Definition at line 1013 of file binarize.c.

◆ pixThresholdByHisto()

l_ok pixThresholdByHisto ( PIX pixs,
l_int32  factor,
l_int32  halfw,
l_float32  delta,
l_int32 *  pthresh,
PIX **  ppixd,
PIX **  ppixhisto 
)

pixThresholdByHisto()

Parameters
[in]pixsgray 8 bpp, no colormap
[in]factorsubsampling factor >= 1
[in]halfwhalf of window width for smoothing; use 0 for default
[in]deltarelative amount to resolve peaks and valleys; in (0 ... 1], use 0 for default
[out]pthreshbest global threshold; 0 if no threshold is found
[out]ppixd[optional] thresholded 1 bpp pix
[out]ppixhisto[optional] rescaled histogram of gray values
Returns
0 if OK, 1 on error or if no threshold is found
Notes:
     (1) This finds a global threshold.  It is best for an image that
         has a fairly well-defined fg and bg.
     (2) If it finds a good threshold and ppixd is defined, the binarized
         image is returned in  otherwise it return null.
     (3) Suggest using default values for half and delta.
     (4) Returns 0 in pthresh if it can't find a good threshold.

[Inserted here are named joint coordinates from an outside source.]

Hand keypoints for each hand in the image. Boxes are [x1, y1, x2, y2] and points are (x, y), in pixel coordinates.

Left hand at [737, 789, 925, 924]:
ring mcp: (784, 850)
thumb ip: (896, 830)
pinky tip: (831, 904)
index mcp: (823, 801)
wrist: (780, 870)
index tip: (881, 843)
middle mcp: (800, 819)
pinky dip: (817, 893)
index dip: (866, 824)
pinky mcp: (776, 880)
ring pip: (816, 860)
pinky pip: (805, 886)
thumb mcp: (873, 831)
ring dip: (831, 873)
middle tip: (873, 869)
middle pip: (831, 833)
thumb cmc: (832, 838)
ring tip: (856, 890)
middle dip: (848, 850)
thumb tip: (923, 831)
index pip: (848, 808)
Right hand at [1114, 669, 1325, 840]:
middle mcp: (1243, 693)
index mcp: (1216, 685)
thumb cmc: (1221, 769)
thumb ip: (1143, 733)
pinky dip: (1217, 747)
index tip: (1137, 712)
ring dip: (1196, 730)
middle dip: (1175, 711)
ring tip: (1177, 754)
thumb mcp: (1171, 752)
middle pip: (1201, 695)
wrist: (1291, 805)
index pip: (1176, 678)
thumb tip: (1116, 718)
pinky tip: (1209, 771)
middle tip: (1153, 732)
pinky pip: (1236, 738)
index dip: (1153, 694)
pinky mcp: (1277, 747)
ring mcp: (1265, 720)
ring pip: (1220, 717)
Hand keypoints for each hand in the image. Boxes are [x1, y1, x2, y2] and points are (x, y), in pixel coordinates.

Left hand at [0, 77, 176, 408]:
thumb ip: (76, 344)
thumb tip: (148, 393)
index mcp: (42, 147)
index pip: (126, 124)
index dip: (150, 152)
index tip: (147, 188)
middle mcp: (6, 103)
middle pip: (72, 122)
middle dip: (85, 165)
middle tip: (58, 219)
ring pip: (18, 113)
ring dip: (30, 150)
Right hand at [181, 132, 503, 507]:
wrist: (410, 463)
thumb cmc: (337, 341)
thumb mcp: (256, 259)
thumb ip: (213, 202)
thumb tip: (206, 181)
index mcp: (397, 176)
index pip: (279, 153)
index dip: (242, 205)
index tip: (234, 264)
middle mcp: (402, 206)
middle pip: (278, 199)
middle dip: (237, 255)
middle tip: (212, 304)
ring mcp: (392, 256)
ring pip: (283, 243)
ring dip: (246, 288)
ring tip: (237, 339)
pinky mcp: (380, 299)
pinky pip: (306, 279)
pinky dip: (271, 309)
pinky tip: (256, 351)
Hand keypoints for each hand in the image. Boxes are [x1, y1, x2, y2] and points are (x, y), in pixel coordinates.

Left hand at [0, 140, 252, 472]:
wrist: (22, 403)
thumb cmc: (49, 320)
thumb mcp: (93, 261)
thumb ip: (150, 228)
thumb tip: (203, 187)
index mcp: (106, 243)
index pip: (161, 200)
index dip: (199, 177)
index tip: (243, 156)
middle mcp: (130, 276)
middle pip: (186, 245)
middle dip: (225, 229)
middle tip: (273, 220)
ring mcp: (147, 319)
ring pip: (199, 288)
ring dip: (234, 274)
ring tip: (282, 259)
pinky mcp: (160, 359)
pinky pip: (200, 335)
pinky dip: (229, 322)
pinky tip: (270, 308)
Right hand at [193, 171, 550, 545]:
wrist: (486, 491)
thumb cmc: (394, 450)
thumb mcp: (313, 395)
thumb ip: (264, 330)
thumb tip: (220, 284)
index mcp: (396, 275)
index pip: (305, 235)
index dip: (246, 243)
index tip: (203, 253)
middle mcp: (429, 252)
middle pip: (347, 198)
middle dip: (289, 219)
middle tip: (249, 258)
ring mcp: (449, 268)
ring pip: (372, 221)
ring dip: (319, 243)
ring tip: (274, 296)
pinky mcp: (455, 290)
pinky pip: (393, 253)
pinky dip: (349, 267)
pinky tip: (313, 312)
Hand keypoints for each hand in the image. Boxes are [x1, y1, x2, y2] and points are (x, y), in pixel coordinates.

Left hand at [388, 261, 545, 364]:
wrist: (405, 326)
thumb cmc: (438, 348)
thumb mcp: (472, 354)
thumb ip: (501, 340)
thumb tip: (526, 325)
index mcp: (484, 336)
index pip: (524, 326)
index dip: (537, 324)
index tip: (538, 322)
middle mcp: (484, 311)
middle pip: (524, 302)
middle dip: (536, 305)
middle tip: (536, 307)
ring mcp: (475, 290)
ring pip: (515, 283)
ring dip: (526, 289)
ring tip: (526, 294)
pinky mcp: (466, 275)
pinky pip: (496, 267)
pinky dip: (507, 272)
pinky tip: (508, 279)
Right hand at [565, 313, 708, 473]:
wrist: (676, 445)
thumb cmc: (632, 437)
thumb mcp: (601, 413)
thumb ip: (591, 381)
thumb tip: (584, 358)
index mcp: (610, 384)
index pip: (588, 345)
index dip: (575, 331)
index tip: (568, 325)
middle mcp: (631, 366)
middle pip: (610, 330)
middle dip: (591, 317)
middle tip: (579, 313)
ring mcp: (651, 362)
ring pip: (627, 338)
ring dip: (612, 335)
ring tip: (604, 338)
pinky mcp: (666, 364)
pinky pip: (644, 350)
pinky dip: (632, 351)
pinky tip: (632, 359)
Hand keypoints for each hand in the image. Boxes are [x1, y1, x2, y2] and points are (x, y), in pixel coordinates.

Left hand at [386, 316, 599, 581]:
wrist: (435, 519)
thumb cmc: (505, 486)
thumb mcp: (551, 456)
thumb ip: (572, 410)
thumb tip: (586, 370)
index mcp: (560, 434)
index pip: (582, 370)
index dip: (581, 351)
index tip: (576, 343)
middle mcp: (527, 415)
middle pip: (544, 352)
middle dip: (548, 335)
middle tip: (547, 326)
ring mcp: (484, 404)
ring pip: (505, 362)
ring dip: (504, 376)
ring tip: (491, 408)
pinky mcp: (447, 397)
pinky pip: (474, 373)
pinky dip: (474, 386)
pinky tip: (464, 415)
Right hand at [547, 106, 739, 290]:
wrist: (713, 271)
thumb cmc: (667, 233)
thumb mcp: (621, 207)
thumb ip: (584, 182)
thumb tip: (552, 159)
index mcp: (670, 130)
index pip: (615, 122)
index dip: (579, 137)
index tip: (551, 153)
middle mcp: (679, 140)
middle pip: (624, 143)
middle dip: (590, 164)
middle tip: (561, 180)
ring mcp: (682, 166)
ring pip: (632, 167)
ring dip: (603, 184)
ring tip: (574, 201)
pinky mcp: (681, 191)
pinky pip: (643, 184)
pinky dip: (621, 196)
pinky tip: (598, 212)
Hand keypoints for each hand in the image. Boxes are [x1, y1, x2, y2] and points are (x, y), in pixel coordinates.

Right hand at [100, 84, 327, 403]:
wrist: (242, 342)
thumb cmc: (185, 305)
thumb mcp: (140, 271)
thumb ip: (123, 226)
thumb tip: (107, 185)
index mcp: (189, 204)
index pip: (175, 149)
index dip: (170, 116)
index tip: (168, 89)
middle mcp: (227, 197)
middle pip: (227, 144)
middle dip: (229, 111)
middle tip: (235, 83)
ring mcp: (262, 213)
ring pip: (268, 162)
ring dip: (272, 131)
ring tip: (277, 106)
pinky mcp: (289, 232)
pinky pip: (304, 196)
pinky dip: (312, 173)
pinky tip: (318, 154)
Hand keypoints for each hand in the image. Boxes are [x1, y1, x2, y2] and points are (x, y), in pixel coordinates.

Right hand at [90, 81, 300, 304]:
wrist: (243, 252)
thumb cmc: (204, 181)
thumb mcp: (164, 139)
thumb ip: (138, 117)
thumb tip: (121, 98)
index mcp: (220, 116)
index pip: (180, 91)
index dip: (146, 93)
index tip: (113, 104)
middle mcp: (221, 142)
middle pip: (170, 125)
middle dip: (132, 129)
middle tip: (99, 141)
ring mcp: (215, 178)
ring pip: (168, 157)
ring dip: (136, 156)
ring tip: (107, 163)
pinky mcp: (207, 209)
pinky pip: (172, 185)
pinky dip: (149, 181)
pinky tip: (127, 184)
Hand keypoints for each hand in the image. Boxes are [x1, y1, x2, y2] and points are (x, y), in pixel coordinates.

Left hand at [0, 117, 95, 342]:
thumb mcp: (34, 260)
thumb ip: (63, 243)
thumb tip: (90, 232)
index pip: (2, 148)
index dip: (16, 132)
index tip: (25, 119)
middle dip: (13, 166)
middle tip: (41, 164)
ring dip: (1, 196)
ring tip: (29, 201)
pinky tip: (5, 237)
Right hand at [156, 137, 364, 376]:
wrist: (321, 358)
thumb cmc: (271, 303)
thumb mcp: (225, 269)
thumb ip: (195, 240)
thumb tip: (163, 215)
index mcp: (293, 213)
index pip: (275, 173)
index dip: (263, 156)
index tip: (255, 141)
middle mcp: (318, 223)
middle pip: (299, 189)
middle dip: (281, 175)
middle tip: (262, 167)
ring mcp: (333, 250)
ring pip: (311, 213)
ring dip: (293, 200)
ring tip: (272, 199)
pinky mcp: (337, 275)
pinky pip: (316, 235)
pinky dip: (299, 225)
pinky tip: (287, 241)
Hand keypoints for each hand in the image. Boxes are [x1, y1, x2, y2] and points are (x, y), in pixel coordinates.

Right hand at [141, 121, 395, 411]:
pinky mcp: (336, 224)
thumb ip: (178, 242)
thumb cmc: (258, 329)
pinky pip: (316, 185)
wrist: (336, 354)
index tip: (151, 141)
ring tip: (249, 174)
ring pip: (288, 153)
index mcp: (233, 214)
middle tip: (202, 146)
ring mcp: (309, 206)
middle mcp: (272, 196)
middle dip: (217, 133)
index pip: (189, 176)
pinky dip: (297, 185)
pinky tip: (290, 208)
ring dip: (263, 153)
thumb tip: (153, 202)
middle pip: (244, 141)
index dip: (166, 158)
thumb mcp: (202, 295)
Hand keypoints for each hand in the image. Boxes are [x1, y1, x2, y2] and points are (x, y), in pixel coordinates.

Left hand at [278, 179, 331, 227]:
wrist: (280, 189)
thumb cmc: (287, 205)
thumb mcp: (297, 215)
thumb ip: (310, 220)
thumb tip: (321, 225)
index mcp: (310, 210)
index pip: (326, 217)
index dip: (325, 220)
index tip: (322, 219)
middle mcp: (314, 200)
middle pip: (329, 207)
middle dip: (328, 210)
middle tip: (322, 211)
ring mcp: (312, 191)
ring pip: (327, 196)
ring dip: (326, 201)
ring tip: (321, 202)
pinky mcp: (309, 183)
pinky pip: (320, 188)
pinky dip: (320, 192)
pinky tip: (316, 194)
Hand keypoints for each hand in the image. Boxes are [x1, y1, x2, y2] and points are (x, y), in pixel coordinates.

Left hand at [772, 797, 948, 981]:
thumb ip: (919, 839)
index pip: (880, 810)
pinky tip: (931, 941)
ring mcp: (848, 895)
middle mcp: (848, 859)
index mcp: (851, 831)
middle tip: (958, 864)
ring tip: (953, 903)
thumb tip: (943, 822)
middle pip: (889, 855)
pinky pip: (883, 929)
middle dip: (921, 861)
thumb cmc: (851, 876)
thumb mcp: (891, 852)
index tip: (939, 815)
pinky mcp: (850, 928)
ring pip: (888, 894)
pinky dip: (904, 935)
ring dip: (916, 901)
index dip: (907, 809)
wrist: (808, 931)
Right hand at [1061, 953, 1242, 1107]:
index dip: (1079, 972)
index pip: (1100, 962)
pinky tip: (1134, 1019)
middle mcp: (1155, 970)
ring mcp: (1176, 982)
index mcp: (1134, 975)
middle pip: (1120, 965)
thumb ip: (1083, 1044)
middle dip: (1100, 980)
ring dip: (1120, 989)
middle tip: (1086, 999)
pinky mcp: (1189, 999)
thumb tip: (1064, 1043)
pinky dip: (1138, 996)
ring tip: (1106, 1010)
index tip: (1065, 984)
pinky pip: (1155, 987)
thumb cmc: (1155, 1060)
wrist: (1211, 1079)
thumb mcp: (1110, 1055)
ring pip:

Definition at line 1169 of file binarize.c.

◆ pixThreshOnDoubleNorm()

PIX* pixThreshOnDoubleNorm ( PIX pixs,
l_int32  mindiff 
)

pixTheshOnDoubleNorm()

Parameters
[in]pixs8 or 32 bpp
[in]mindiffminimum diff to accept as valid in contrast normalization. Use ~130 for noisy images.
Returns
pixd 1 bpp thresholded image, or NULL on error
Notes:
     (1) This composite operation is good for adaptively removing
         dark background.
     (2) The threshold for the binarization uses an estimate based
         on Otsu adaptive thresholding.

Definition at line 920 of file binarize.c.